No appeal from judgment on arbitration award.
by Karl Tegland
February 16, 2010
MAR 6.3 says that in the absence of a timely request for a trial de novo, the arbitrator’s award shall be memorialized in the form of a superior court judgment. The rule goes on to say that such a judgment is not subject to appeal but may be challenged by a motion to vacate under CR 60.
But a clearly stated rule does not always yield one, undebatable result. Despite the straightforward statement in MAR 6.3, borderline situations continue to arise – 30 years after the rule was adopted in 1980.
In a landlord-tenant dispute, the tenant (P) sued the landlord (D), seeking damages for property allegedly destroyed by D. P sought damages for loss of the property and emotional distress, plus attorney fees and costs.
On a standard form used under MPR 1.2 (matters subject to arbitration), P stated that the total damages exceeded $50,000, but that for purposes of qualifying for arbitration, P waived claims in excess of that amount.
The case went to mandatory arbitration, where P was awarded $45,000 in damages, $27,300 in attorney fees, and $975 in statutory costs. According to the court, D requested a trial de novo but then withdrew the request.
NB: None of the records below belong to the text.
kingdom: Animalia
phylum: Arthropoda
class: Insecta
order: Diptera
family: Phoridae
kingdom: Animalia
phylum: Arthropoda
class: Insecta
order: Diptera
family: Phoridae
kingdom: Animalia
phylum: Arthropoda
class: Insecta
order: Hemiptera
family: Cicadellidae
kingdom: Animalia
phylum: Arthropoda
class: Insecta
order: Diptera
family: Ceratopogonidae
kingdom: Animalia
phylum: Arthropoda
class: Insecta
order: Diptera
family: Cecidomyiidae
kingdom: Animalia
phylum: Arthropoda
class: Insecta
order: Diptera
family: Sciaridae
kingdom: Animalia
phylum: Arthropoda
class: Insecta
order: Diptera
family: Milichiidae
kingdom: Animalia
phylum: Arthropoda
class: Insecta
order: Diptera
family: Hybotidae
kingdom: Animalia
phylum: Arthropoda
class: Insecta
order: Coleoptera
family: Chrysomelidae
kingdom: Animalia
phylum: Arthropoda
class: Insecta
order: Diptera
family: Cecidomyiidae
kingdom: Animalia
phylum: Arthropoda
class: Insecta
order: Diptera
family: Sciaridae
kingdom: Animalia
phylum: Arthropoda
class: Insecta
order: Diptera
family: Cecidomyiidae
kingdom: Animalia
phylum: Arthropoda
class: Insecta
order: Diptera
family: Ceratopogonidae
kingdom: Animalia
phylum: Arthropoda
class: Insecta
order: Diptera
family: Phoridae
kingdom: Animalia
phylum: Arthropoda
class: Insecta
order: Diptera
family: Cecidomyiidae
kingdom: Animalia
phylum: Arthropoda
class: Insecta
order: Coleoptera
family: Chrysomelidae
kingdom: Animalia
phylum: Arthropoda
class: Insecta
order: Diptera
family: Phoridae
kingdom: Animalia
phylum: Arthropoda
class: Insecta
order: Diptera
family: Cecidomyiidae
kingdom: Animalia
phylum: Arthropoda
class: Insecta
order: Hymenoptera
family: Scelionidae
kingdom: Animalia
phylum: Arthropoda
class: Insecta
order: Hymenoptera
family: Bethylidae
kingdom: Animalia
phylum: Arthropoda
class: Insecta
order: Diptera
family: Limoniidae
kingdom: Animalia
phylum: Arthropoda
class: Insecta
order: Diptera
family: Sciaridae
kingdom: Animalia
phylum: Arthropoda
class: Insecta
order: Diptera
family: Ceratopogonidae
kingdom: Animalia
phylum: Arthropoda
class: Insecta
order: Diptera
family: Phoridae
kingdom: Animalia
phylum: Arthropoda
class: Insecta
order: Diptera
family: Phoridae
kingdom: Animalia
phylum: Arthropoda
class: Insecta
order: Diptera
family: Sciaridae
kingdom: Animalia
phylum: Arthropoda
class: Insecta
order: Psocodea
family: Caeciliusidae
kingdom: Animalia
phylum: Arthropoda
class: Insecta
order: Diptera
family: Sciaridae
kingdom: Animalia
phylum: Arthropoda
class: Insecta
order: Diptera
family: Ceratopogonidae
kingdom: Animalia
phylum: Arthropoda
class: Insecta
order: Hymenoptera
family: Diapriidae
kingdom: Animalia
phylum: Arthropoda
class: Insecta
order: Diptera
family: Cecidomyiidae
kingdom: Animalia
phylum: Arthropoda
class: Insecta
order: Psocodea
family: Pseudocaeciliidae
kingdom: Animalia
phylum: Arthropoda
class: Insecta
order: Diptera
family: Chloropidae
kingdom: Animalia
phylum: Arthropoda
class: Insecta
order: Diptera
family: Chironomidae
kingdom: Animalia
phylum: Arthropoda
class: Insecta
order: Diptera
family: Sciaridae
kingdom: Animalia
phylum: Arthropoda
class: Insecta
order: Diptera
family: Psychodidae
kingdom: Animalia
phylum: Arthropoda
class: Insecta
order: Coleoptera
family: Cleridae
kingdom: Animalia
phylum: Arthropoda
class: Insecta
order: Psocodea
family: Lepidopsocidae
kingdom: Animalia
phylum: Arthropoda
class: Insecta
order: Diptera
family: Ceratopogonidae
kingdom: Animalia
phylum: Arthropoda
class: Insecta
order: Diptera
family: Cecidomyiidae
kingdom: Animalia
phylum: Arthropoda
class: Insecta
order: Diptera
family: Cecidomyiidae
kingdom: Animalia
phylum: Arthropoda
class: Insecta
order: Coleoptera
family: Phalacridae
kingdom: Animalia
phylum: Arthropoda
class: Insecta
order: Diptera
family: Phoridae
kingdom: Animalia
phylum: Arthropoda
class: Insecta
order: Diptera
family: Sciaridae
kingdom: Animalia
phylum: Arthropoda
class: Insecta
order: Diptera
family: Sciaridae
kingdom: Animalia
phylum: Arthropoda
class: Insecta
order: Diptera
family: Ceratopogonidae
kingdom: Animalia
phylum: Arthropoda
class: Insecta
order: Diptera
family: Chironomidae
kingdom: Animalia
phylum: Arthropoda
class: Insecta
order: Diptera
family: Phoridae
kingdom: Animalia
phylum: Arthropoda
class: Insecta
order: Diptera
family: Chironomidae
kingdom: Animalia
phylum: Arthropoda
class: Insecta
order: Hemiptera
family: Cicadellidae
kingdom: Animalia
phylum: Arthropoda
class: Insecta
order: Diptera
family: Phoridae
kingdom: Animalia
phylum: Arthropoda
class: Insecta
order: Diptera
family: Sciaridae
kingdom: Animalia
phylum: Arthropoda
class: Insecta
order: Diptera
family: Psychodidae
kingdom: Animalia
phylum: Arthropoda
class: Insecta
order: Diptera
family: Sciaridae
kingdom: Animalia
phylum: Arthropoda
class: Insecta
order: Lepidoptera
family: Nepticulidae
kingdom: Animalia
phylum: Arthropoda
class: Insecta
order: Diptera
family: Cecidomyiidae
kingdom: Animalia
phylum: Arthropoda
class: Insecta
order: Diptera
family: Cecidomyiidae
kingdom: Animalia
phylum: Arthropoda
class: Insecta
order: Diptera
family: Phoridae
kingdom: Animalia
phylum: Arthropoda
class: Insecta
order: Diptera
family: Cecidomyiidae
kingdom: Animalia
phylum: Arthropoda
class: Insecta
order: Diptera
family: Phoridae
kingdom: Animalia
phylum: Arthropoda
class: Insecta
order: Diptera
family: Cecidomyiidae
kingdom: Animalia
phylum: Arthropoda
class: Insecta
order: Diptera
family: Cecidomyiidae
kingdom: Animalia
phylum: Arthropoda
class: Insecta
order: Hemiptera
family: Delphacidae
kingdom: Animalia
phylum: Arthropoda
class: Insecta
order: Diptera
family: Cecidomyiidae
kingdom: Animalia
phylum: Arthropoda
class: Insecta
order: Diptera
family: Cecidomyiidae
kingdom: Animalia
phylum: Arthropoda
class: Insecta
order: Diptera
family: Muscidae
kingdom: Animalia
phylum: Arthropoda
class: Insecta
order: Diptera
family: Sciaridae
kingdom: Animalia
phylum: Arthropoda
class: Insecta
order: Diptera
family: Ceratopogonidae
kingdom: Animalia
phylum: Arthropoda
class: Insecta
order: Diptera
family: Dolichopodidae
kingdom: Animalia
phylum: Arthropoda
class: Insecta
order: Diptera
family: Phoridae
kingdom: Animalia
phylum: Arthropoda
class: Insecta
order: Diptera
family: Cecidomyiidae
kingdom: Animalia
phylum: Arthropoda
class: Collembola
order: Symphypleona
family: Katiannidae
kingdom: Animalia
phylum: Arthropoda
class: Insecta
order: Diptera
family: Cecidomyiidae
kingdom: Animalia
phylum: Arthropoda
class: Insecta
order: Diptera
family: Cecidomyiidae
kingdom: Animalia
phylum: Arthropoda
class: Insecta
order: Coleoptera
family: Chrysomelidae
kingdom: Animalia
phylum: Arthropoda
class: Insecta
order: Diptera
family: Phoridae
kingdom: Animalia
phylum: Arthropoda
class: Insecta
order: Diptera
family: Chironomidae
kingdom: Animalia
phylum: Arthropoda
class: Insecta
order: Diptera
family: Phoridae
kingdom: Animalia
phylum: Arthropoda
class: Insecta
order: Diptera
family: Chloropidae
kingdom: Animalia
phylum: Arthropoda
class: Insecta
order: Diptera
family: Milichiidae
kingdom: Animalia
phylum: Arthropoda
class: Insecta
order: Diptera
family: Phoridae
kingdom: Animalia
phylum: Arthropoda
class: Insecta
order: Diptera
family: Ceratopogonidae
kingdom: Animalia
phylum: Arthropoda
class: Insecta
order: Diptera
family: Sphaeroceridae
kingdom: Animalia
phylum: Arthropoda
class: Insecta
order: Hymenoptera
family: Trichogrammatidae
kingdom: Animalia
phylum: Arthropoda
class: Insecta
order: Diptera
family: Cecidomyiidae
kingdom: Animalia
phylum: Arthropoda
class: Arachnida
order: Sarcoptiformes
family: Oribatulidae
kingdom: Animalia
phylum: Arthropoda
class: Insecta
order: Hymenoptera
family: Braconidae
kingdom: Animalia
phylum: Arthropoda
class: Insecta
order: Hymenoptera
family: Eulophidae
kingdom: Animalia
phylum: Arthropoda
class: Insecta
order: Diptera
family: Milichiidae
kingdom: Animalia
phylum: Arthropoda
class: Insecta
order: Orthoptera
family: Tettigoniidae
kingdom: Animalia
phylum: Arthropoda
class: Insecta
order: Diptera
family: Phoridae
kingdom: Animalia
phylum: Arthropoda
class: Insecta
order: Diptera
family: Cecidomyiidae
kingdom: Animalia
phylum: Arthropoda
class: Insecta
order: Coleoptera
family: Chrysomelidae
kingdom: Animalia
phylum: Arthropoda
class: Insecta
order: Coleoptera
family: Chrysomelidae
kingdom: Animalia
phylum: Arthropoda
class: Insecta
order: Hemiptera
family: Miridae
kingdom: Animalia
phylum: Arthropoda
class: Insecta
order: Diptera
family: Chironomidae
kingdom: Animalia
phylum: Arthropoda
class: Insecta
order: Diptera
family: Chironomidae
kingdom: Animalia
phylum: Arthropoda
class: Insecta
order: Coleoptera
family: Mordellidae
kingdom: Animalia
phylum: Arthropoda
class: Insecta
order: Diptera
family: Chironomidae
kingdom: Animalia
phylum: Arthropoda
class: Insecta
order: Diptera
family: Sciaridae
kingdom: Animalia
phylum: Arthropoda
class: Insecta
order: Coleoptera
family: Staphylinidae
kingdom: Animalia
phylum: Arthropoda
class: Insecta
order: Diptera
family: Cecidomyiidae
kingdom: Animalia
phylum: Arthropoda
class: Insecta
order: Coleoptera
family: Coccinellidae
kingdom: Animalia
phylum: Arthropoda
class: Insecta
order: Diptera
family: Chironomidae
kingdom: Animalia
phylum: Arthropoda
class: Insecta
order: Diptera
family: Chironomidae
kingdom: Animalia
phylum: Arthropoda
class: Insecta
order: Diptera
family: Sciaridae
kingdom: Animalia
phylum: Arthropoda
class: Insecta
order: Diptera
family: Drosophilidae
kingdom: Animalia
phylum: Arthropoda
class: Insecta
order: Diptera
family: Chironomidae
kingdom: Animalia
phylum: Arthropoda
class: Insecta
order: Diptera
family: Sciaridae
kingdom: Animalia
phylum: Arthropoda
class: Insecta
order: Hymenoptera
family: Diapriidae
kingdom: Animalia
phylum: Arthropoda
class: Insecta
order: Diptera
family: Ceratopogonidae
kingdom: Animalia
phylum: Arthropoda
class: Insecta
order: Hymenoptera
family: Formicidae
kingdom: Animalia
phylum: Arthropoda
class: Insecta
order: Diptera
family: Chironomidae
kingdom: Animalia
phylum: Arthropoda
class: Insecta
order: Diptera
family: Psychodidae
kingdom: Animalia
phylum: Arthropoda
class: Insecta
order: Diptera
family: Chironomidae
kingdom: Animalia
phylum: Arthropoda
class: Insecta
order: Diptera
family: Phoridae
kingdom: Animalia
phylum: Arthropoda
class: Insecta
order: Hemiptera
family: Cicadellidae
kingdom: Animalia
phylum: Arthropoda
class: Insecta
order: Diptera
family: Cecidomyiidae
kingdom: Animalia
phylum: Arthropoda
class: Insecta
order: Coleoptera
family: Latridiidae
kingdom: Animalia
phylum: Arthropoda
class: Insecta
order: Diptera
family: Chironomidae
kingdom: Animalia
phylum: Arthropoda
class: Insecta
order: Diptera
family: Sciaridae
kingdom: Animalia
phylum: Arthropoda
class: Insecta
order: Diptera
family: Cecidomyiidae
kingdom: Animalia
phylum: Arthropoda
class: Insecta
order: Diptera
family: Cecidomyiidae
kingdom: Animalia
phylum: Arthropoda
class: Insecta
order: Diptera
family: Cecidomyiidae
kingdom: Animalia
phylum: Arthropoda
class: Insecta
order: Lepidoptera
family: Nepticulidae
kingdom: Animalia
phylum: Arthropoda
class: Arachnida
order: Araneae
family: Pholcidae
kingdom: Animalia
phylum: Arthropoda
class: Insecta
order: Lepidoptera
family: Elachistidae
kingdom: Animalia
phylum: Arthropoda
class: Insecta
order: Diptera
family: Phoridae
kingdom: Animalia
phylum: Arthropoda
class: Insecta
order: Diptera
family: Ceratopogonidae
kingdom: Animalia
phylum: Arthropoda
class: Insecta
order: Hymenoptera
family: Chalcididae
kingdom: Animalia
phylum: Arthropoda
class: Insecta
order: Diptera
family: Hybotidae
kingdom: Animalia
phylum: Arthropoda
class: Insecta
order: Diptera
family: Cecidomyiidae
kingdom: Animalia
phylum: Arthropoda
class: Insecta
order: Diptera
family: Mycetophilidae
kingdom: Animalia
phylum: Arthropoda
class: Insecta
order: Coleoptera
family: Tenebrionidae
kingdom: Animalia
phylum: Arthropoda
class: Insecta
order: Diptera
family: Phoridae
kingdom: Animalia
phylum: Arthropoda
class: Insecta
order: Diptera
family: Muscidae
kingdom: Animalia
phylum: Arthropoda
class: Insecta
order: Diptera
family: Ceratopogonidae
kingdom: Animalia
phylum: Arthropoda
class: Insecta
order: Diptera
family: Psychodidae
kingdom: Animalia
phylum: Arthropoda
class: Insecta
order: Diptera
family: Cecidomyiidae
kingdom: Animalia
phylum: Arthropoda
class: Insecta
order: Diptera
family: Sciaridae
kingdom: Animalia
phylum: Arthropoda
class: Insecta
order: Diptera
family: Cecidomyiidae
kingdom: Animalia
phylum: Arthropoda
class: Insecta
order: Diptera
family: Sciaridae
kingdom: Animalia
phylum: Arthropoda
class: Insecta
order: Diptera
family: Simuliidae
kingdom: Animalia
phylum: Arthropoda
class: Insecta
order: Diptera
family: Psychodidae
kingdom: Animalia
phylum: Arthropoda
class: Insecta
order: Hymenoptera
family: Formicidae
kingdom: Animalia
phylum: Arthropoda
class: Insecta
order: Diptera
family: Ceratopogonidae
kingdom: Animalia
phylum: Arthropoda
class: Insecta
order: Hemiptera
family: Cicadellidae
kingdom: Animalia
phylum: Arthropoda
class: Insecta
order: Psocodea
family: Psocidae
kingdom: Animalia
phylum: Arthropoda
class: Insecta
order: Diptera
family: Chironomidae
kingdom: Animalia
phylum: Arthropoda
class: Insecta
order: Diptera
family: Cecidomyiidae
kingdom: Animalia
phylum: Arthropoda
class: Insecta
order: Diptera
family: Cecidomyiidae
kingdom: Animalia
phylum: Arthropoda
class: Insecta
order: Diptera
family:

D then sought entry of a judgment on the arbitrator’s award, but with a modification. D argued that under applicable statutes, the arbitrator had no authority to award a total amount exceeding $50,000, plus statutory costs and interest.
The trial court disagreed with D. The trial court ruled that the $27,300 in attorney fees did not count towards the $50,000 maximum and refused to reduce the total amount awarded by the arbitrator.
After the trial court entered a judgment confirming the full amount awarded by the arbitrator, D filed an appeal with the Court of Appeals.
P then moved to have D’s appeal dismissed on the basis that under MAR 6.3, the judgment was not appealable. D responded by arguing that an appeal should be allowed if the claimed error concerns a defect inherent in the judgment, or the means by which the judgment was obtained.
The Court of Appeals agreed with P and dismissed the appeal. The court said that if D believed the judgment was inherently defective, or that it was obtained by improper means, D’s remedy was a motion to vacate under CR 60. The court said the judgment on the arbitration award could not be challenged by an appeal to the Court of Appeals. Period. End of story.
Lest the reader miss the point, the Court of Appeals then awarded additional attorney fees to P for having to respond to D’s frivolous appeal. Dill v. Michelson Realty Co., 152 Wn.App. 815, 219 P.3d 726 (2009) (Div.2, Van Deren, J.).